Enunciado A:
De acordo com a reportagem sobre o ato contra a mídia golpista em Porto Alegre, em que local foi realizado o júri popular?
Enunciado B:
Reproduza o trecho da reportagem sobre o ato contra a mídia golpista em Porto Alegre que começa em "No início da" e termina em "portais de internet.".

Texto de leitura:
──────────

Por Marco Weissheimer.
Fotos: Guilherme Santos.
Sul21
O dia nacional de denúncia da mídia golpista, convocado pelas organizações que integram a Frente Brasil Popular, a Frente Povo Sem Medo, o Fórum Nacional pela Democratização da Comunicação (FNDC), Levante Popular da Juventude e outras entidades foi marcado, em Porto Alegre, por um ato público e um júri popular realizados ao lado do prédio do Grupo RBS, na esquina da Avenida Ipiranga com a Érico Veríssimo, e na frente do Teatro Renascença. O ato iniciou no final da tarde desta quinta-feira, com uma oficina de cartazes que foram sendo produzidos na frente do teatro e exibidos pelos manifestantes na sinaleira da esquina da Ipiranga com a Érico. “RBS Mente”, “O povo não esquece, abaixo a RBS”, “Globo golpista”, e “ZHelotes” foram algumas das palavras de ordem pintadas nos cartazes.
No início da noite, foi realizado um júri popular da mídia golpista, nas escadarias do Teatro Renascença. O jornalista Caio Venâncio lembrou o processo de outorga de concessões de canais de rádio e televisão em troca de apoio político e editorial que marcou o surgimento e expansão do Grupo RBS no Rio Grande do Sul. Além disso, denunciou a prática da propriedade cruzada de meios de comunicação que deu origem no Brasil a grandes corporações que controlam, ao mesmo tempo, um grande número de veículos de rádio, televisão, jornais e portais de internet.
O jornal Zero Hora ocupou o lugar da Última Hora, fechado pela ditadura por apoiar o governo constitucional de João Goulart. Três dias depois da publicação do Ato Institucional n° 5 (13 de dezembro de 1968), ZH publicou matéria sobre o assunto afirmando que “o governo federal vem recebendo a solidariedade e o apoio dos diversos setores da vida nacional”. No dia 1° de setembro de 1969, o jornal publicou um editorial intitulado “A preservação dos ideais”, exaltando a “autoridade e a irreversibilidade da Revolução”. A última frase editorial fala por si: “Os interesses nacionais devem ser preservados a qualquer preço e acima de tudo”.

──────────

(Registros de dados armazenados)
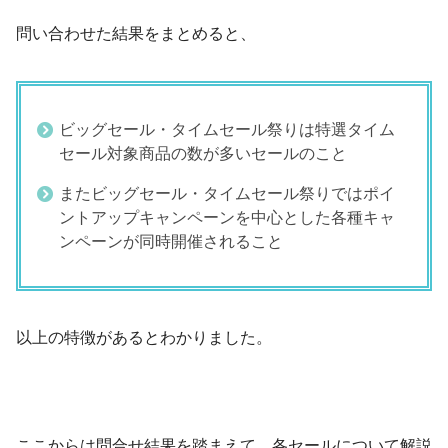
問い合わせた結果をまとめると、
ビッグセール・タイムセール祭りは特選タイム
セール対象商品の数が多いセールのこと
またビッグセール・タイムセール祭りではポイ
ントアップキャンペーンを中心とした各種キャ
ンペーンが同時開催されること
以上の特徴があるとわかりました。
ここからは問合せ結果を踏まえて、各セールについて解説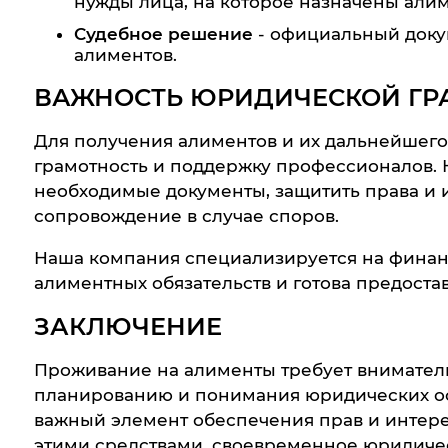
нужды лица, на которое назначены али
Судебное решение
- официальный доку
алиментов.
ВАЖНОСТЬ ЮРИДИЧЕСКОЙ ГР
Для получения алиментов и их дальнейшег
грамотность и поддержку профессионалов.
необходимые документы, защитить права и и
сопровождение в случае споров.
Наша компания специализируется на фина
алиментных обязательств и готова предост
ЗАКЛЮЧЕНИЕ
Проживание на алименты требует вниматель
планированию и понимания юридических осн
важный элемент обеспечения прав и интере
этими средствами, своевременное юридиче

──────────

Resolução A:
Nas escadarias do Teatro Renascença.

Resolução B:
No início da noite, foi realizado um júri popular da mídia golpista, nas escadarias do Teatro Renascença. O jornalista Caio Venâncio lembrou o processo de outorga de concessões de canais de rádio e televisão em troca de apoio político e editorial que marcou o surgimento e expansão do Grupo RBS no Rio Grande do Sul. Além disso, denunciou a prática da propriedade cruzada de meios de comunicação que deu origem no Brasil a grandes corporações que controlam, ao mesmo tempo, um grande número de veículos de rádio, televisão, jornais e portais de internet.